# from Whiskas to Wellness



## hogmother (Nov 16, 2008)

Two weeks ago we switched Priscilla to Wellness food after being absolutely horrified to find bones left in her dish from the Whiskas Oceanfish she loves to eat. I was scared she could choke, and I've always been aware Whiskas isn't the best because of the BHA/BHT contents but I didn't know we had a Wellness food supplier in Winnipeg.

I was worried about making a big food switch, but she handled it really well and her dish is always picked clean in the morning. She seems to love the Wellness, and I love it way more than Whiskas too! The dry food we bought was Wellness indoor cat, which is 50% of her food, with the other 50% being a wet Wellness food. We bought both the pouches, which contain little rectangular 'slices' of meat and gravy, and the cans, which remind me of pate! They look way nicer than regular cat food in a tin, more even, and smells WAY better too. 

I thought I'd share my experience in case anyone was wondering about Wellness food; I found the brand through the recommended food list, and I'm very glad I did! I really enjoy making her dinner now, and I am very happy to feel she is getting the proper nourishment she needs. She seems to have really perked up since Wellness was introduced, has more energy and uses her wheel more, which she had started to go off beforehand. Two thumbs up!


----------



## zoologist (Sep 2, 2008)

Cloud doens't like dry wellness, but he could could eat the canned stuff until the cows come home! I didn't realize it came in meaty bits too? thats awesome!


----------



## Reaper (Aug 22, 2008)

I cannot stress enough how good of a food Wellness indoor health dry food is. The ingredients are the best quality of anything currently on the market and every ingredient serves a purpose. Prevention from illness from proper diet and nutrition is the best way to increase the lifespan as well as the quality of life for our little ones.


----------



## drpepperheather (Dec 19, 2008)

Reaper said:


> I cannot stress enough how good of a food Wellness indoor health dry food is.


What about Wellness Healthy Weight? I'm using that one since some of the other foods in my mix have higher fat content (12-14% min). Is the Indoor Health better than the Healthy Weight?


----------



## Reaper (Aug 22, 2008)

The only difference is the indoor has fat in it. Otherwise they are identical.


----------



## drpepperheather (Dec 19, 2008)

Ah, okay. Just wanted to make sure it wasn't missing any of the good stuff.


----------



## Herisson (Jan 7, 2009)

Hi,

What flavors did you try the pouch and canned in? I use Wellness also but never tried those yet.

Thanks,


----------



## Tasha (Feb 24, 2009)

does anyone know if you can get this wellness brand in the UK as can't seem to find it?


----------



## Herisson (Jan 7, 2009)

Tasha said:


> does anyone know if you can get this wellness brand in the UK as can't seem to find it?


I found this at the http://www.petco.com website:

How International Checkout Works
PETCO.com has partnered with a trusted third-party company, iShopUSA, to fulfill orders for our international customers. Simply put any items you wish to purchase in your Shopping Cart and choose the "International Checkout" option. The items will automatically be transferred into an iShopUSA Shopping Cart. To complete the transaction, simply follow the instructions on the iShopUSA web site.

Entries provided —
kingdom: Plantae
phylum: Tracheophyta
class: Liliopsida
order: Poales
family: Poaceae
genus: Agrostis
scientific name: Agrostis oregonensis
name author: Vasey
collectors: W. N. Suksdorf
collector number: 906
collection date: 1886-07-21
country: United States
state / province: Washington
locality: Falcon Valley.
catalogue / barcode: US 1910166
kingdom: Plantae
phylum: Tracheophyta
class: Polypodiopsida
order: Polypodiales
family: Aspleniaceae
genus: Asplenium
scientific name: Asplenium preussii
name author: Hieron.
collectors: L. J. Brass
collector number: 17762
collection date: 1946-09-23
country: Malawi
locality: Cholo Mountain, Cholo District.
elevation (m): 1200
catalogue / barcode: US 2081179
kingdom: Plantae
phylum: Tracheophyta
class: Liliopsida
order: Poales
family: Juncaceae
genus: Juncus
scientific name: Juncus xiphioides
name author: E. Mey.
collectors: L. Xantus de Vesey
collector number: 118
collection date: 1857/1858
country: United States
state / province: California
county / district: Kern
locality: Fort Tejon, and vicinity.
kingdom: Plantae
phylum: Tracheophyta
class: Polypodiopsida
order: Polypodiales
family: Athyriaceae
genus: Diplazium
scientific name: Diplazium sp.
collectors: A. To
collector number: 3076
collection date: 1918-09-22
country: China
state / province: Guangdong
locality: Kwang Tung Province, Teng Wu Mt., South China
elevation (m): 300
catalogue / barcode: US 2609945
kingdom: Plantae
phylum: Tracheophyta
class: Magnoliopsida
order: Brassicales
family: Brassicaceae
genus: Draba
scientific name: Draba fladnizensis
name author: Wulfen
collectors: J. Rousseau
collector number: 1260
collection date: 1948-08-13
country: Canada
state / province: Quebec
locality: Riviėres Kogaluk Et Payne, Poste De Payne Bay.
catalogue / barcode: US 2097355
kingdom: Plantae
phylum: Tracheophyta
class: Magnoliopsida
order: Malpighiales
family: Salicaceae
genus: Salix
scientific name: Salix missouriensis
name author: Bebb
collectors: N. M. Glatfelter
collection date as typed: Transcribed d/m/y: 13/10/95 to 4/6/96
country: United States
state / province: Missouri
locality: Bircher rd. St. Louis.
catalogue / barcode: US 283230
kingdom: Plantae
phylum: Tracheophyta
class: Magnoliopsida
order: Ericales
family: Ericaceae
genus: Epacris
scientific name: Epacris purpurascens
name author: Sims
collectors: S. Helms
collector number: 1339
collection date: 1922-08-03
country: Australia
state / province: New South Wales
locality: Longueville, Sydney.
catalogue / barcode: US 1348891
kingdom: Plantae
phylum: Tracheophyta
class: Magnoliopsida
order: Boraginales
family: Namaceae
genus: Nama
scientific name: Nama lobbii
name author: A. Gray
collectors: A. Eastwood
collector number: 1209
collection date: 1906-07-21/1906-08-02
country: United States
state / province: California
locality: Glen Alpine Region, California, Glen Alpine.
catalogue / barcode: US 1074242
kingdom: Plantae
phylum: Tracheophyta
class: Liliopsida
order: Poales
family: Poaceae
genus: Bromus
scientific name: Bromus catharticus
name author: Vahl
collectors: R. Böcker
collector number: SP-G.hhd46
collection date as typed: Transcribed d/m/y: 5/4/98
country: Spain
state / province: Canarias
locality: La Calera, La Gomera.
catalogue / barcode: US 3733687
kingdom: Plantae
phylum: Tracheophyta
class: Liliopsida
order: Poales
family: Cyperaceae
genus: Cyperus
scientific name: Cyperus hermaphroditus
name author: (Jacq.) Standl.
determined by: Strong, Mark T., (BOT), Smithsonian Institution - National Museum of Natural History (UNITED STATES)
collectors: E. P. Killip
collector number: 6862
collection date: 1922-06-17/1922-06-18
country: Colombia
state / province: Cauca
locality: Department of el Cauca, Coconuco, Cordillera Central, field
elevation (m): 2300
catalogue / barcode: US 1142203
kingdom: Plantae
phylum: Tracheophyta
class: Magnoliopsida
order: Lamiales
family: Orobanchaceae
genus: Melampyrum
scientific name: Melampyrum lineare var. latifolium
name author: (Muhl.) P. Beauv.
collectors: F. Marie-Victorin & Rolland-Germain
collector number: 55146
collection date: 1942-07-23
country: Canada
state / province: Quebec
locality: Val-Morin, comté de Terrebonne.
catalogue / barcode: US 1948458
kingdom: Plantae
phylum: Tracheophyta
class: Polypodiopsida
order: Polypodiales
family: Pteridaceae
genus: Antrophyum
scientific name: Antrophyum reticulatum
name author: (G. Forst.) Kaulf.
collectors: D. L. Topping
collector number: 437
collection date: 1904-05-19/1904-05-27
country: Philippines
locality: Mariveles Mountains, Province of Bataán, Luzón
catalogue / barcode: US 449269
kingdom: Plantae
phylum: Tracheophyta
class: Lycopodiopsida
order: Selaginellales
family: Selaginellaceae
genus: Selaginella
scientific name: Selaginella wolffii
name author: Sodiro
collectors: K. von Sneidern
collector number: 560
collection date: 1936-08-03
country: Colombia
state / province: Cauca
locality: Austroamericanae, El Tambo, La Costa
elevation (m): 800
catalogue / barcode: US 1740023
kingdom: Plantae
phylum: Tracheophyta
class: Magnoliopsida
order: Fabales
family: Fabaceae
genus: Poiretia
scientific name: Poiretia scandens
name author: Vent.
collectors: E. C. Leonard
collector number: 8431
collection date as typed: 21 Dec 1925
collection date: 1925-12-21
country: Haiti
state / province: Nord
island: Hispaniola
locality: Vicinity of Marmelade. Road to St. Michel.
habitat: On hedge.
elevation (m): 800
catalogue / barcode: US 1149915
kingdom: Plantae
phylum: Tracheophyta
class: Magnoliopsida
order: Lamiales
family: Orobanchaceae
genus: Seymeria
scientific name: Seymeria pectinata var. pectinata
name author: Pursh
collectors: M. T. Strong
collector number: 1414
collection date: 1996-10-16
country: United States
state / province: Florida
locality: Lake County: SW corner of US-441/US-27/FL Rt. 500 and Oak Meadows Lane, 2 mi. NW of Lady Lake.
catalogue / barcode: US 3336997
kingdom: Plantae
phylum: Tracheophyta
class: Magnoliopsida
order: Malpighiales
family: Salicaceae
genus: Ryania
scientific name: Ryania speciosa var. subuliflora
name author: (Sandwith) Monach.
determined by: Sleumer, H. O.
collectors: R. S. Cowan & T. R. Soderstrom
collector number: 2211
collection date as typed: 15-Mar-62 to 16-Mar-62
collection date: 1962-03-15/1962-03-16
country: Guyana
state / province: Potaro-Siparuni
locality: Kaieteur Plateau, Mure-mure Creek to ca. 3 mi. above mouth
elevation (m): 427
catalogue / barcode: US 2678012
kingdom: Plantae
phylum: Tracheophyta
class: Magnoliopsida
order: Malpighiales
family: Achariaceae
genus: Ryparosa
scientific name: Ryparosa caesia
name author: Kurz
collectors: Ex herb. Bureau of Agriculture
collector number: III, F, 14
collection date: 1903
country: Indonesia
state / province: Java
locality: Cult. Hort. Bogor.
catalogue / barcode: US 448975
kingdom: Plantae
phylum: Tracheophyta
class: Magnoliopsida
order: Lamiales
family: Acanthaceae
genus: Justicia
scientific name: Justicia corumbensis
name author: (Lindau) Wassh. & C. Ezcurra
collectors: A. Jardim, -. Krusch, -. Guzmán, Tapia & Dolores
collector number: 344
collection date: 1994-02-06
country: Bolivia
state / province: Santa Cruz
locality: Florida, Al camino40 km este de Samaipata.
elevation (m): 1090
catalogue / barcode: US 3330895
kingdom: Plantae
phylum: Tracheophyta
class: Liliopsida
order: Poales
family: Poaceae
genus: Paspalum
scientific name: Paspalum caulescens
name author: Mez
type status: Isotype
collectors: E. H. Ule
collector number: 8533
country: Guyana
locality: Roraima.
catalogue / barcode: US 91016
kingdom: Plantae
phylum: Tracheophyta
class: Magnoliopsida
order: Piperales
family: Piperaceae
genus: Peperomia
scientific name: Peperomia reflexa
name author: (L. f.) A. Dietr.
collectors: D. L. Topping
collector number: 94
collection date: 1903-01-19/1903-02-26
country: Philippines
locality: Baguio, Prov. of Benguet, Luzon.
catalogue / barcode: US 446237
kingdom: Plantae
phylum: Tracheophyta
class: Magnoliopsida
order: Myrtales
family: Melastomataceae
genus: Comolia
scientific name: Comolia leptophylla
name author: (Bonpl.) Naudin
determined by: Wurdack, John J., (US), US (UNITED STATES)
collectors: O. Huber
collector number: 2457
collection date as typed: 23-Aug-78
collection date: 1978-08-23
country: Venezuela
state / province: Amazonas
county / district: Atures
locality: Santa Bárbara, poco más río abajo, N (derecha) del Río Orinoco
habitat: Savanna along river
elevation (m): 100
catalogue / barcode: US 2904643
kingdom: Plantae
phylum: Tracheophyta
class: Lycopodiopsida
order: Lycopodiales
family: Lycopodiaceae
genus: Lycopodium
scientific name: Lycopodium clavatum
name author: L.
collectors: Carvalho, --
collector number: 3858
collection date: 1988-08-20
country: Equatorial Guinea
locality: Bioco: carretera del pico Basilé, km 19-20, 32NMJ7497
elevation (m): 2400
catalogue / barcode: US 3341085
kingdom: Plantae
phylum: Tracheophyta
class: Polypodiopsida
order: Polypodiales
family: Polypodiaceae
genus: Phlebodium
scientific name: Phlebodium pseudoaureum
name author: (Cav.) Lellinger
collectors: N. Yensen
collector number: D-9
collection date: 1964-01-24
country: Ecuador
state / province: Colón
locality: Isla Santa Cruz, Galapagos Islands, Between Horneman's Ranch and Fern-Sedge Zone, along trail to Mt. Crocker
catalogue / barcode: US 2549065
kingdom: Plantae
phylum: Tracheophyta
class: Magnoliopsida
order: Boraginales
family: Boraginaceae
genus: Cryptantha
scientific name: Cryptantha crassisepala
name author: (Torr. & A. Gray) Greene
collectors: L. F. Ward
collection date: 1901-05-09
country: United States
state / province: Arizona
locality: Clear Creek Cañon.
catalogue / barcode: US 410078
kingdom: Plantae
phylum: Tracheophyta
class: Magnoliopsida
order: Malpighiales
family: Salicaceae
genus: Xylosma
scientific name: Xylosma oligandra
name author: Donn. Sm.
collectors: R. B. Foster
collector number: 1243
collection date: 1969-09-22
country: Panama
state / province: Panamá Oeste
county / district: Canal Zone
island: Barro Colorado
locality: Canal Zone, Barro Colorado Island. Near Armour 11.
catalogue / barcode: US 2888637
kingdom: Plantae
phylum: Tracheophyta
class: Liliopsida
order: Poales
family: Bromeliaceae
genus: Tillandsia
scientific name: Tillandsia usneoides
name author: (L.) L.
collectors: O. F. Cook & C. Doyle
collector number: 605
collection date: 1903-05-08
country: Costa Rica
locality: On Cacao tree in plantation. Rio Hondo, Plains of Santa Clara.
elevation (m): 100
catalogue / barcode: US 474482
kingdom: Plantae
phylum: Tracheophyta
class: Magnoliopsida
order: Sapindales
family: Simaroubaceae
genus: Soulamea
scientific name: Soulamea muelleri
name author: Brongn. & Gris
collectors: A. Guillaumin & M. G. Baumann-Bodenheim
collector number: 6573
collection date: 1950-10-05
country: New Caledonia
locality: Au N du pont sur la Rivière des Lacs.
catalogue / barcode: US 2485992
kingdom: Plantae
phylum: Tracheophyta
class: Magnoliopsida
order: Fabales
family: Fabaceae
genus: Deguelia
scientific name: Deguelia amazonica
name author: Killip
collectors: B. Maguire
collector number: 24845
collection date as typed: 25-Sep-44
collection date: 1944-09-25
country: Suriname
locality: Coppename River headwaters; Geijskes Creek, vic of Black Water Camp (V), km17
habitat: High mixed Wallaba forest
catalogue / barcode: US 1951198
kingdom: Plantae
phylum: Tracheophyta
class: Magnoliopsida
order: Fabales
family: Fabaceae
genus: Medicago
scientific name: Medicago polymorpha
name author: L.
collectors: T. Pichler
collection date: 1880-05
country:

Challenge 1 — Reproduce the Wellness food thread word for word, starting with "I found this" and going on through "iShopUSA web site.".
Challenge 2 — In the Wellness food thread, what does Reaper name as the only difference between the indoor formula and Healthy Weight?
Challenge 3 — Decide whether each statement agrees with the Wellness food thread, giving yes or no and quoting the deciding words: (a) Priscilla was switched to Wellness two weeks before hogmother's post. (b) Cloud prefers dry Wellness to the canned kind. (c) PETCO.com fulfills its international orders on its own.
The data comes from a separate source.

Expected output 1 —
I found this at the http://www.petco.com website:

How International Checkout Works
PETCO.com has partnered with a trusted third-party company, iShopUSA, to fulfill orders for our international customers. Simply put any items you wish to purchase in your Shopping Cart and choose the "International Checkout" option. The items will automatically be transferred into an iShopUSA Shopping Cart. To complete the transaction, simply follow the instructions on the iShopUSA web site.

Expected output 2 — The indoor formula has fat in it.

Expected output 3 —
(a) Yes: "Two weeks ago we switched Priscilla to Wellness food"
(b) No: "Cloud doens't like dry wellness, but he could could eat the canned stuff until the cows come home!"
(c) No: "PETCO.com has partnered with a trusted third-party company, iShopUSA, to fulfill orders for our international customers."